A Polícia Civil desenvolveu uma operação com intuito de prender o ex-prefeito de Realeza Eduardo Gaievski (ex-PT), que foi localizado e detido na manhã de sábado, dia 31, em Foz do Iguaçu.
Ele foi levado diretamente para Curitiba, porque havia rumores de manifestação em frente à delegacia de Realeza.
Eduardo responde a processo criminal por suposta exploração sexual de menores de idade. A defesa tentou ontem, sem sucesso, a revogação da prisão através de um habeas corpus.
O delegado Valderes Luiz Scalco, que responde pela Comarca de Realeza, conta que assim que recebeu o mandado de prisão contra  Gaievski — no final da tarde de sexta-feira, 23 de agosto — entrou em contato com a Agência de Inteligência da Polícia Civil do Paraná e solicitou apoio do delegado Silvio Jacob Rockembach para o cumprimento da ordem judicial.
Na sequência das investigações, também o delegado Rafael Vianna. As funções foram  divididas:  Scalco ficou responsável por Realeza e demais municípios do Sudoeste, enquanto que os outros dois delegados ficaram com o restante do Estado e até mesmo fora das fronteiras do Paraná.

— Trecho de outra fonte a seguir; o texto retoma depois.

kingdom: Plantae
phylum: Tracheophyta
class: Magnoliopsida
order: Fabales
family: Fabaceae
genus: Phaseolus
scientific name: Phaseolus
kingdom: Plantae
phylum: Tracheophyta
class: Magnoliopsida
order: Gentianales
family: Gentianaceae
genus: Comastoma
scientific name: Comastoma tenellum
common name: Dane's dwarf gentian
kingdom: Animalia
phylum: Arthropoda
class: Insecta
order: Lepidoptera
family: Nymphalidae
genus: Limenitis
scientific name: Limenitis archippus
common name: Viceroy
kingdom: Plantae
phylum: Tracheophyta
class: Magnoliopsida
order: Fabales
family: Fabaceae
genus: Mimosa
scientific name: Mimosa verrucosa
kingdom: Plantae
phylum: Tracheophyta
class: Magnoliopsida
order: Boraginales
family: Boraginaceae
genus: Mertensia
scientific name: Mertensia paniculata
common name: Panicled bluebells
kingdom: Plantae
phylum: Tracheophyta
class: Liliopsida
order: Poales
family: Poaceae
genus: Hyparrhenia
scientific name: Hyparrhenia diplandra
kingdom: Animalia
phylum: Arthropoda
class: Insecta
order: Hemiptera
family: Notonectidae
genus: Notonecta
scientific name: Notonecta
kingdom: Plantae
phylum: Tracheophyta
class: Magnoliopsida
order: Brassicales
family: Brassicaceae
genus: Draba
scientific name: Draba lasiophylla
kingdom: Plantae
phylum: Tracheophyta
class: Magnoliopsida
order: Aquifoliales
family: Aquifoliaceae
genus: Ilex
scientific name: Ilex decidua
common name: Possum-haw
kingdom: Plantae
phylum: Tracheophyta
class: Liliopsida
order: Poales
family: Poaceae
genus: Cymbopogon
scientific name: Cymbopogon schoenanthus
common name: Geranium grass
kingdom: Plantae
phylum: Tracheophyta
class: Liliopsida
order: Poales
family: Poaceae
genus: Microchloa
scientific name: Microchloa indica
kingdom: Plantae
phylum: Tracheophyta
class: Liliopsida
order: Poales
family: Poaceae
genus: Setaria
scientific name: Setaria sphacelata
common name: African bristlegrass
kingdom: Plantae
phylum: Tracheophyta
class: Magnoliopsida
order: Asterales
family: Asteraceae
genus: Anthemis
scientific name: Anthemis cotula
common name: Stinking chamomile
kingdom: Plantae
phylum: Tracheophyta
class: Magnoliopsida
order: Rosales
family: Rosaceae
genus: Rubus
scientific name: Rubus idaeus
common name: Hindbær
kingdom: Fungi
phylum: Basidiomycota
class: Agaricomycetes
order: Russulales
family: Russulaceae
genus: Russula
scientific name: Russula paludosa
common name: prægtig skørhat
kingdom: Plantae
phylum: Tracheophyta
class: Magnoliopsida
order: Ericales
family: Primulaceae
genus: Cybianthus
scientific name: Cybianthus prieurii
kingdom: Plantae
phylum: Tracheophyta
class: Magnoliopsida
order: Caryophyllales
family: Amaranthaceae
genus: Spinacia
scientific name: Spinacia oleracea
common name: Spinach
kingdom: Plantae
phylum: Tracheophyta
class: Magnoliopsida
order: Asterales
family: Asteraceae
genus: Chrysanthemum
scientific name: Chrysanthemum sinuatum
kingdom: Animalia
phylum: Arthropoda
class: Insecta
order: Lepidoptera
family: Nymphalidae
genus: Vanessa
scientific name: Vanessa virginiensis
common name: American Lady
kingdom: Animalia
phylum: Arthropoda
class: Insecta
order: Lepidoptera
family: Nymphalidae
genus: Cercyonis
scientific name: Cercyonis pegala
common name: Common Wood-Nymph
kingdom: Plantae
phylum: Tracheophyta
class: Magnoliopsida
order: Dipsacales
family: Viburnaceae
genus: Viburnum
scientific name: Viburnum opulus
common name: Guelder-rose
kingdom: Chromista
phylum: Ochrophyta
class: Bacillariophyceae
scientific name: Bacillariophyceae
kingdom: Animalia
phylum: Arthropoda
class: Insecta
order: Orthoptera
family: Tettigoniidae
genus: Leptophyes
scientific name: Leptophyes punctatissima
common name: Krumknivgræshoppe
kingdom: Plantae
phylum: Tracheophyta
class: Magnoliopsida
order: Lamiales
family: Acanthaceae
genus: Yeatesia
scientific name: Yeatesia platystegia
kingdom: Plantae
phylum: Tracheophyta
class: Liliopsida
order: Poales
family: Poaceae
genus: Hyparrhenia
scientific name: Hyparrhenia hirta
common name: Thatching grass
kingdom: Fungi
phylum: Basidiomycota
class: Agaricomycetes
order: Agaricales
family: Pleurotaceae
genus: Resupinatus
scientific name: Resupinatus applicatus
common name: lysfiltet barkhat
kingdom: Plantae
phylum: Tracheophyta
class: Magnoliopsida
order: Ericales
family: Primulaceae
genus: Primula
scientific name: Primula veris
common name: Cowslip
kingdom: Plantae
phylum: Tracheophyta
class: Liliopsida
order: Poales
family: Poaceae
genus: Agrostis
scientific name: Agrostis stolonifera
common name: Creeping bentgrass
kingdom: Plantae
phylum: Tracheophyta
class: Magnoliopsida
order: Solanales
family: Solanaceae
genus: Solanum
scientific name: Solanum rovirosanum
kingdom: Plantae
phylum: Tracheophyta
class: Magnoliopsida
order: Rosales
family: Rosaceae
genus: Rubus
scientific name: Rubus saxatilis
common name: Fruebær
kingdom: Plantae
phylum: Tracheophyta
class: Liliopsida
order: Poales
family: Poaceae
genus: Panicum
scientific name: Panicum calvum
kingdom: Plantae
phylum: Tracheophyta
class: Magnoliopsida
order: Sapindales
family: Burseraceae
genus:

A Polícia Civil do Paraná fez buscas em Brasília e Florianópolis (SC), porém o réu não foi mais localizado. "Em Florianópolis nossas equipes chegaram a localizar o hotel onde o réu se hospedou, mas de lá já havia saído", conta Scalco. O delegado afirma que entrou em contato com os advogados de Gaievski [Rodrigo e Dr. Alzirez] sobre a possibilidade de sua apresentação espontânea, mas eles informaram que buscariam reverter na Justiça a ordem de prisão e que a decisão sobre apresentação espontânea seria do próprio réu.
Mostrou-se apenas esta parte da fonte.